Le suspect doit comparaître à Paris en juillet
Le présumé administrateur, un informaticien de 44 ans basé à Nice, a été arrêté début juin. Les enquêteurs ont saisi des équipements informatiques ainsi qu'un montant de 34,7 Ethereum, équivalant à environ 48 521 euros, considéré comme un produit de son activité illégale. Lors de son interpellation, il a été révélé qu’il était jusqu’alors inconnu des services judiciaires.

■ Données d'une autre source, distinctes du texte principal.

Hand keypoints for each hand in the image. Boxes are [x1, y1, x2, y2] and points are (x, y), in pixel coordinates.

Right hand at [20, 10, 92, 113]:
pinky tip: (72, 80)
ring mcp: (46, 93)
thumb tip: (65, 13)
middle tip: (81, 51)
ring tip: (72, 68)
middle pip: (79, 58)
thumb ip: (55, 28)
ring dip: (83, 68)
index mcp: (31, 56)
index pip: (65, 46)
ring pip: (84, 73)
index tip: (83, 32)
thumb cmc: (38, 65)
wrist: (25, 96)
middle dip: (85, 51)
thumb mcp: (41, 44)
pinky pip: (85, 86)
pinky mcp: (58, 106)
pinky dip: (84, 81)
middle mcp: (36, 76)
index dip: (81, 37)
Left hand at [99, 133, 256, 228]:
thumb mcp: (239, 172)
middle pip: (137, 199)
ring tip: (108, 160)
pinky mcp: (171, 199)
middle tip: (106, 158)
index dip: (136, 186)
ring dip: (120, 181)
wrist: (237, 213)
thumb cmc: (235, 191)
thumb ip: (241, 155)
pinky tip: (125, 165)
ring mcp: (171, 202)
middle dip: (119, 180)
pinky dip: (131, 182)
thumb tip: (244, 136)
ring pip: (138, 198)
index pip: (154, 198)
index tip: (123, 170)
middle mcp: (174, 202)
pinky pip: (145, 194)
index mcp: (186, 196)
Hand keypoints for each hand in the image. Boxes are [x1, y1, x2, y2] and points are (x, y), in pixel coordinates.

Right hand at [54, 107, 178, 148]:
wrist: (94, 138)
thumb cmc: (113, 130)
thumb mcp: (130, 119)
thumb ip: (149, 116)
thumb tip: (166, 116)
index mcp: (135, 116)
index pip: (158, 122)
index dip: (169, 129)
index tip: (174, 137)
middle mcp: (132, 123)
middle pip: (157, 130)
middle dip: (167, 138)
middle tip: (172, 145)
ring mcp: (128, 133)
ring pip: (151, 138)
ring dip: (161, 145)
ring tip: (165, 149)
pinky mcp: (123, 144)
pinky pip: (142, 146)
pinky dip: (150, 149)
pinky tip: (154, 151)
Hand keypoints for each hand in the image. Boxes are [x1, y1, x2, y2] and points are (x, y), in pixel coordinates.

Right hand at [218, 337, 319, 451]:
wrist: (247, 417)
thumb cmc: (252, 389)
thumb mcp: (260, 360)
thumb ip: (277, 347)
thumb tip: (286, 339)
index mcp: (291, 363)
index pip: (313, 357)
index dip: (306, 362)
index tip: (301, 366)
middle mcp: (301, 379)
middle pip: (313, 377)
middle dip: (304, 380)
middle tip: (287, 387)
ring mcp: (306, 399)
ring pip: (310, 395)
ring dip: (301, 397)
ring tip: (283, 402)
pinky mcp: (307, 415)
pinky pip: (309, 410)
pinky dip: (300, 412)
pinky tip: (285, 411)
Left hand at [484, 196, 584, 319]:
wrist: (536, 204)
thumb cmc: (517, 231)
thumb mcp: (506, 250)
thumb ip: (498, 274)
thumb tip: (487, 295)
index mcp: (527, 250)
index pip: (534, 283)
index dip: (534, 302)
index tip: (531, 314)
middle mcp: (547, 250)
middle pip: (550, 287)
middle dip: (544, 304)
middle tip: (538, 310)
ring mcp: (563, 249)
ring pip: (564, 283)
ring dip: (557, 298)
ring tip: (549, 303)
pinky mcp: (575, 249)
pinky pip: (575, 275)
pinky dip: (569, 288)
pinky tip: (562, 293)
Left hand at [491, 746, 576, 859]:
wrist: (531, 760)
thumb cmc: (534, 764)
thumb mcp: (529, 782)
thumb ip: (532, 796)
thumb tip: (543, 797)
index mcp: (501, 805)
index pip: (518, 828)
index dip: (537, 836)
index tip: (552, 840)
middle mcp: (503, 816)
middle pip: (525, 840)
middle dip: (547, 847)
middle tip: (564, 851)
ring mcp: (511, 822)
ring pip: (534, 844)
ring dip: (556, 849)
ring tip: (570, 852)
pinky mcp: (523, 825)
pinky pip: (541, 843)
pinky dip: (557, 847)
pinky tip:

Le parquet a requis son placement en détention provisoire, et il sera présenté devant la 13e chambre du tribunal correctionnel de Paris le 7 juillet prochain pour répondre de la gestion d'un site facilitant des transactions illicites et de la complicité dans la diffusion de contenus pornographiques manipulés. Cette affaire met en lumière des enjeux cruciaux de consentement et de droits à l'image dans l'ère numérique.
Des experts, comme le professeur en droit numérique Pierre-Jean Giraud, soulignent que de telles affaires sont inévitables à mesure que la technologie progresse. Giraud affirme : "Le cadre légal doit s'adapter en urgence pour protéger les individus contre l'exploitation de leur image à leur insu." Cette affaire pourrait poser un précédent significatif pour les futures législations concernant les deepfakes.